The reason this is true is because correlations are impressive until they are not -- and any application of a particular correlation to a particular case is likely to become wrong (thus hallucinations and their ilk). This is why it is unsafe to use any generative AI UNLESS YOU ALREADY KNOW THE ANSWER to the question you are asking. (Ask any of the lawyers who wrote and submitted briefs that way.)
So getting answers from almost unusable data using probability-responsive tensors that cannot be "run in reverse" to check what they did is likely to give bad results -- and in any case, results not applicable to any patient. I expect the results would be interesting, but with so many potential errors and holes that their use for anything other than non-scholarly articles would be worrisome.
DARPA posits a third wave of AI -- one that is mostly still not extant. (This is in many ways the foundation of the original Web 3.0 which is why we have not seen that, either.) This is context adaptation, often referred to as "Cognitive AI" -- that is, AI that UNDERSTANDS. This is particularly important in fields like health care where the unit of measure is an n-of-1...you cannot treat a population (statistics) -- only an individual (as vonEye pointed out years ago).
What you are proposing could have important results -- if a different framework (not the current deep learning/LLM framework) is adopted. One needs a framework that is deterministic and based on empiric truths -- not probabilities tweaked up front with RAGs and in the back by agents. Some of us have been working in this Cognitive AI space and the results are more-than-interesting. And completely different from just dropping the "health data" into a generative AI model and hoping for the best. (We did some of the original research with IBM using Watson for health...fascinating results, utterly consonant with the above. We predicted exactly what happened at MD Anderson.)
This is a decent general-reader article on why the current generative AI tools cannot deliver what needs to be delivered at the level one would wish: (https://medium.com/data-science/the-rise-of-cognitive-ai-a29d2b724ccc). The author has also published another piece on why agents cannot do it either for other unexpected reasons...lol. (https://towardsdatascience.com/the-urgent-need-for-intrinsic-alignment-technologies-for-responsible-agentic-ai/.) Every look at the current solution stack cries out for a deterministic, description logics (or other equivalent), curated approach to actually making real sense of the mountains of data out there.
So loved your piece, but we already see people dumping their stuff into various engines where the results will be specious at best. We can do better and this is the time to start out right.
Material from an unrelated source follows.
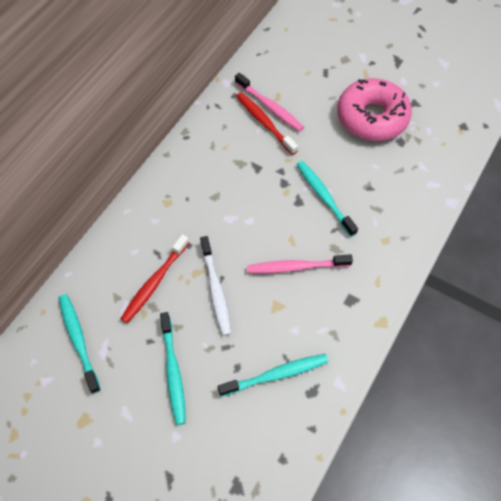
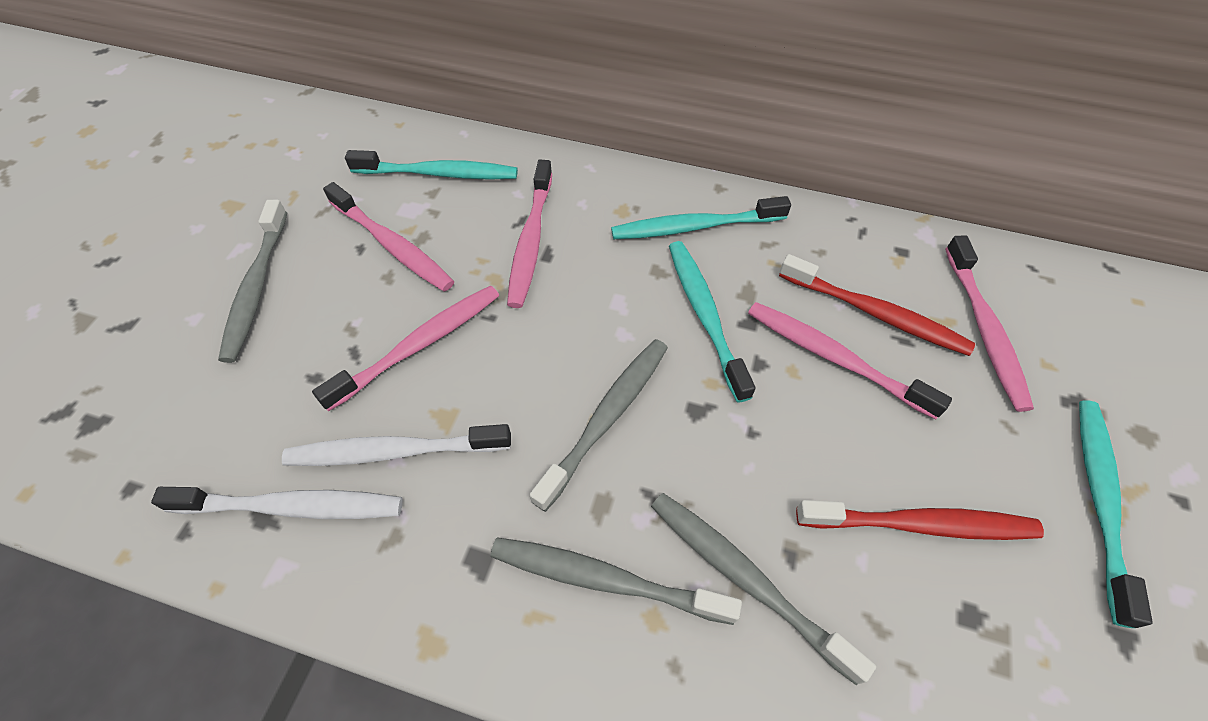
grey toothbrush: 0 -> 4
pink donut: 1 -> 0
pink toothbrush: 2 -> 5
white toothbrush: 1 -> 2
I hope your dreams come true. To think we are asked to collect data on "gender" and how much money I make and my education level, and we can't even use our required EMRs for useful data and health related outcomes gathering. But at least you will know I am a white woman aged 50-60 who has a Doctoral degree and makes 100k to 150k. But you have no idea how to use my data to find out why my back pain takes 8 visits of care at clinic X versus a similar patient who needs 20 visits. Ugh. So. Absolutely. Dumb. And that isn't life saving information! We don't have those questions answered either!